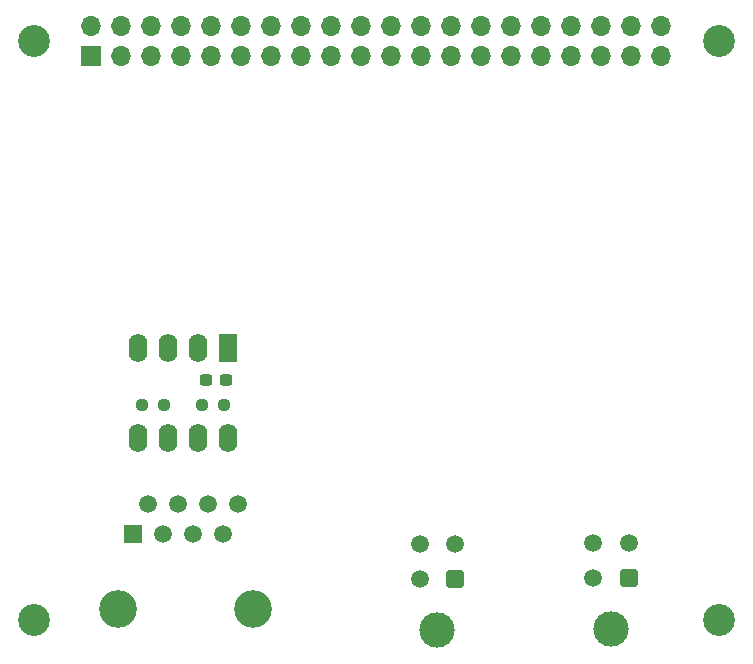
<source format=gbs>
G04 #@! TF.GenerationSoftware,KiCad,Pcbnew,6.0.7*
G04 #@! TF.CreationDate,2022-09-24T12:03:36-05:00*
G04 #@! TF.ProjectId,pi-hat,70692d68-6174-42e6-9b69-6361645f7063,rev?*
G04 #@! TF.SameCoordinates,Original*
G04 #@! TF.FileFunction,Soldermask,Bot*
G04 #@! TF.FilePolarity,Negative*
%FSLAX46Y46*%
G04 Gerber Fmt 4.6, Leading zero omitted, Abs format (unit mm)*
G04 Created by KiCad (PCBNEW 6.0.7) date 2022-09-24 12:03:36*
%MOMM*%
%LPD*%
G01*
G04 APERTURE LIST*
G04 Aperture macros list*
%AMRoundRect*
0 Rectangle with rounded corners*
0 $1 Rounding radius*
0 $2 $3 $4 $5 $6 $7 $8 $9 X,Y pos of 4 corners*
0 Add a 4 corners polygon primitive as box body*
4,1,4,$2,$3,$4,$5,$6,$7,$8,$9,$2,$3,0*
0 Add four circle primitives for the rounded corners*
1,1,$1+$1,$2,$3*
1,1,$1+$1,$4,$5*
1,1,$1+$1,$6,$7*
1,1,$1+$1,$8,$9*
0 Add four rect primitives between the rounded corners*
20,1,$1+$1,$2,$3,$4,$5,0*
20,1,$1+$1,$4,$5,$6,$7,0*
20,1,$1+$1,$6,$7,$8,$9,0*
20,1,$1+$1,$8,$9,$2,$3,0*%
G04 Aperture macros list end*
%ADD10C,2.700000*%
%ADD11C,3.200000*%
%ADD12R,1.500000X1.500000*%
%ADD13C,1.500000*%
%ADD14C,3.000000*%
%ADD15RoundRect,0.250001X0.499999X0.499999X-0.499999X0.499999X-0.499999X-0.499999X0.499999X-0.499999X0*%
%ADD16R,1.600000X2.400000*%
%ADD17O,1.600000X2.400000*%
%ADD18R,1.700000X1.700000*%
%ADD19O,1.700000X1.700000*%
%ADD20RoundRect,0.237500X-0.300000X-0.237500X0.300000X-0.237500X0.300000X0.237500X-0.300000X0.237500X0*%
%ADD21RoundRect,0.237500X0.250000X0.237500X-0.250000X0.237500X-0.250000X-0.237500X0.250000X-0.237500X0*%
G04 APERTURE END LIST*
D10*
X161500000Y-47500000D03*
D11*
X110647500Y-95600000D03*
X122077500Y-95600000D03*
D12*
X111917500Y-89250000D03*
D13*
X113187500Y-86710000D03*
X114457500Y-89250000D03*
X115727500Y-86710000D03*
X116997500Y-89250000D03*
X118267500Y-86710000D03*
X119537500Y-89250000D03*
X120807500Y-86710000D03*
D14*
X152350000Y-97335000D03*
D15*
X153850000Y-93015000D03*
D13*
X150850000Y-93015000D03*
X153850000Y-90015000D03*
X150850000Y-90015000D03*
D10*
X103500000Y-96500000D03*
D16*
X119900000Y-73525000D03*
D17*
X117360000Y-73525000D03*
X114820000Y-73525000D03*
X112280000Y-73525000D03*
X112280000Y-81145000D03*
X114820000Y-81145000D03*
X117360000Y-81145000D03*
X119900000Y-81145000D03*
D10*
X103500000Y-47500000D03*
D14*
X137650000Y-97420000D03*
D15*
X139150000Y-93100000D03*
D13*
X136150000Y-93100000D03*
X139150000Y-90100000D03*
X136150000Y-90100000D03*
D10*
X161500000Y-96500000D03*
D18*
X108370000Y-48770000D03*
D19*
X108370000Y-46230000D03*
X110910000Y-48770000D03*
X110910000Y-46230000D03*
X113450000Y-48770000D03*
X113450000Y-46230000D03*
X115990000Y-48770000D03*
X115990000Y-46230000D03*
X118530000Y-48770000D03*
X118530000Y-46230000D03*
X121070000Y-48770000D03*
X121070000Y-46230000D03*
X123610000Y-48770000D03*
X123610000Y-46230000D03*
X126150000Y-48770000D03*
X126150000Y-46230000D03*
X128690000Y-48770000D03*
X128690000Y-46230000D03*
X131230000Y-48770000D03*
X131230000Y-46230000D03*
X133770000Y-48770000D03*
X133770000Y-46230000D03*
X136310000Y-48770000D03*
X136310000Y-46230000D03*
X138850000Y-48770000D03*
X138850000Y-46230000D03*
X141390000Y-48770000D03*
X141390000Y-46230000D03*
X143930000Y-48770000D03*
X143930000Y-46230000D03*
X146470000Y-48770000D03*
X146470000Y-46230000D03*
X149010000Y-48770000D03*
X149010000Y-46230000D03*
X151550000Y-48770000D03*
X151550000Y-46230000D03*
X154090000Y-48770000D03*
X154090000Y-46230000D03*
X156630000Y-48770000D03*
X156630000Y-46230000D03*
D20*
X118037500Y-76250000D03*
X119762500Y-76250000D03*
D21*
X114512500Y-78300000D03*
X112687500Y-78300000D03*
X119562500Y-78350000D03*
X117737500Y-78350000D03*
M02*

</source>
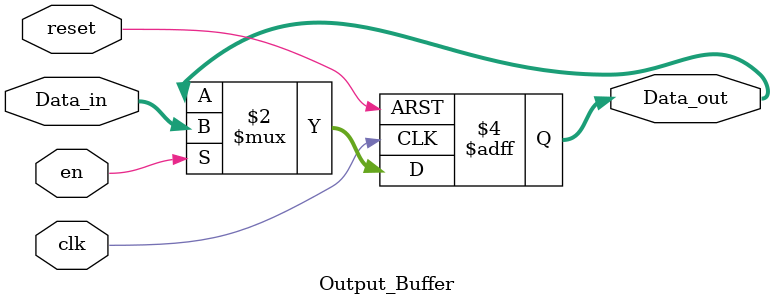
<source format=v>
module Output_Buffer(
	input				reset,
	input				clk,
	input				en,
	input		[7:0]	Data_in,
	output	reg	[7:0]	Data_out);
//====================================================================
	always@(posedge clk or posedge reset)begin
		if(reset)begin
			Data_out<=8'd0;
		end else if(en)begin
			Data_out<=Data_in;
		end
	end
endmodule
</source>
━━━━━━
Prompt
Restate the records word for word, omitting images.

Reply
<source format=gbs>
G04 #@! TF.GenerationSoftware,KiCad,Pcbnew,6.0.7*
G04 #@! TF.CreationDate,2022-09-24T12:03:36-05:00*
G04 #@! TF.ProjectId,pi-hat,70692d68-6174-42e6-9b69-6361645f7063,rev?*
G04 #@! TF.SameCoordinates,Original*
G04 #@! TF.FileFunction,Soldermask,Bot*
G04 #@! TF.FilePolarity,Negative*
%FSLAX46Y46*%
G04 Gerber Fmt 4.6, Leading zero omitted, Abs format (unit mm)*
G04 Created by KiCad (PCBNEW 6.0.7) date 2022-09-24 12:03:36*
%MOMM*%
%LPD*%
G01*
G04 APERTURE LIST*
G04 Aperture macros list*
%AMRoundRect*
0 Rectangle with rounded corners*
0 $1 Rounding radius*
0 $2 $3 $4 $5 $6 $7 $8 $9 X,Y pos of 4 corners*
0 Add a 4 corners polygon primitive as box body*
4,1,4,$2,$3,$4,$5,$6,$7,$8,$9,$2,$3,0*
0 Add four circle primitives for the rounded corners*
1,1,$1+$1,$2,$3*
1,1,$1+$1,$4,$5*
1,1,$1+$1,$6,$7*
1,1,$1+$1,$8,$9*
0 Add four rect primitives between the rounded corners*
20,1,$1+$1,$2,$3,$4,$5,0*
20,1,$1+$1,$4,$5,$6,$7,0*
20,1,$1+$1,$6,$7,$8,$9,0*
20,1,$1+$1,$8,$9,$2,$3,0*%
G04 Aperture macros list end*
%ADD10C,2.700000*%
%ADD11C,3.200000*%
%ADD12R,1.500000X1.500000*%
%ADD13C,1.500000*%
%ADD14C,3.000000*%
%ADD15RoundRect,0.250001X0.499999X0.499999X-0.499999X0.499999X-0.499999X-0.499999X0.499999X-0.499999X0*%
%ADD16R,1.600000X2.400000*%
%ADD17O,1.600000X2.400000*%
%ADD18R,1.700000X1.700000*%
%ADD19O,1.700000X1.700000*%
%ADD20RoundRect,0.237500X-0.300000X-0.237500X0.300000X-0.237500X0.300000X0.237500X-0.300000X0.237500X0*%
%ADD21RoundRect,0.237500X0.250000X0.237500X-0.250000X0.237500X-0.250000X-0.237500X0.250000X-0.237500X0*%
G04 APERTURE END LIST*
D10*
X161500000Y-47500000D03*
D11*
X110647500Y-95600000D03*
X122077500Y-95600000D03*
D12*
X111917500Y-89250000D03*
D13*
X113187500Y-86710000D03*
X114457500Y-89250000D03*
X115727500Y-86710000D03*
X116997500Y-89250000D03*
X118267500Y-86710000D03*
X119537500Y-89250000D03*
X120807500Y-86710000D03*
D14*
X152350000Y-97335000D03*
D15*
X153850000Y-93015000D03*
D13*
X150850000Y-93015000D03*
X153850000Y-90015000D03*
X150850000Y-90015000D03*
D10*
X103500000Y-96500000D03*
D16*
X119900000Y-73525000D03*
D17*
X117360000Y-73525000D03*
X114820000Y-73525000D03*
X112280000Y-73525000D03*
X112280000Y-81145000D03*
X114820000Y-81145000D03*
X117360000Y-81145000D03*
X119900000Y-81145000D03*
D10*
X103500000Y-47500000D03*
D14*
X137650000Y-97420000D03*
D15*
X139150000Y-93100000D03*
D13*
X136150000Y-93100000D03*
X139150000Y-90100000D03*
X136150000Y-90100000D03*
D10*
X161500000Y-96500000D03*
D18*
X108370000Y-48770000D03*
D19*
X108370000Y-46230000D03*
X110910000Y-48770000D03*
X110910000Y-46230000D03*
X113450000Y-48770000D03*
X113450000Y-46230000D03*
X115990000Y-48770000D03*
X115990000Y-46230000D03*
X118530000Y-48770000D03*
X118530000Y-46230000D03*
X121070000Y-48770000D03*
X121070000Y-46230000D03*
X123610000Y-48770000D03*
X123610000Y-46230000D03*
X126150000Y-48770000D03*
X126150000Y-46230000D03*
X128690000Y-48770000D03*
X128690000Y-46230000D03*
X131230000Y-48770000D03*
X131230000Y-46230000D03*
X133770000Y-48770000D03*
X133770000Y-46230000D03*
X136310000Y-48770000D03*
X136310000Y-46230000D03*
X138850000Y-48770000D03*
X138850000Y-46230000D03*
X141390000Y-48770000D03*
X141390000Y-46230000D03*
X143930000Y-48770000D03*
X143930000Y-46230000D03*
X146470000Y-48770000D03*
X146470000Y-46230000D03*
X149010000Y-48770000D03*
X149010000Y-46230000D03*
X151550000Y-48770000D03*
X151550000Y-46230000D03*
X154090000Y-48770000D03*
X154090000Y-46230000D03*
X156630000Y-48770000D03*
X156630000Y-46230000D03*
D20*
X118037500Y-76250000D03*
X119762500Y-76250000D03*
D21*
X114512500Y-78300000D03*
X112687500Y-78300000D03*
X119562500Y-78350000D03*
X117737500Y-78350000D03*
M02*

</source>
<source format=v>
module Output_Buffer(
	input				reset,
	input				clk,
	input				en,
	input		[7:0]	Data_in,
	output	reg	[7:0]	Data_out);
//====================================================================
	always@(posedge clk or posedge reset)begin
		if(reset)begin
			Data_out<=8'd0;
		end else if(en)begin
			Data_out<=Data_in;
		end
	end
endmodule
</source>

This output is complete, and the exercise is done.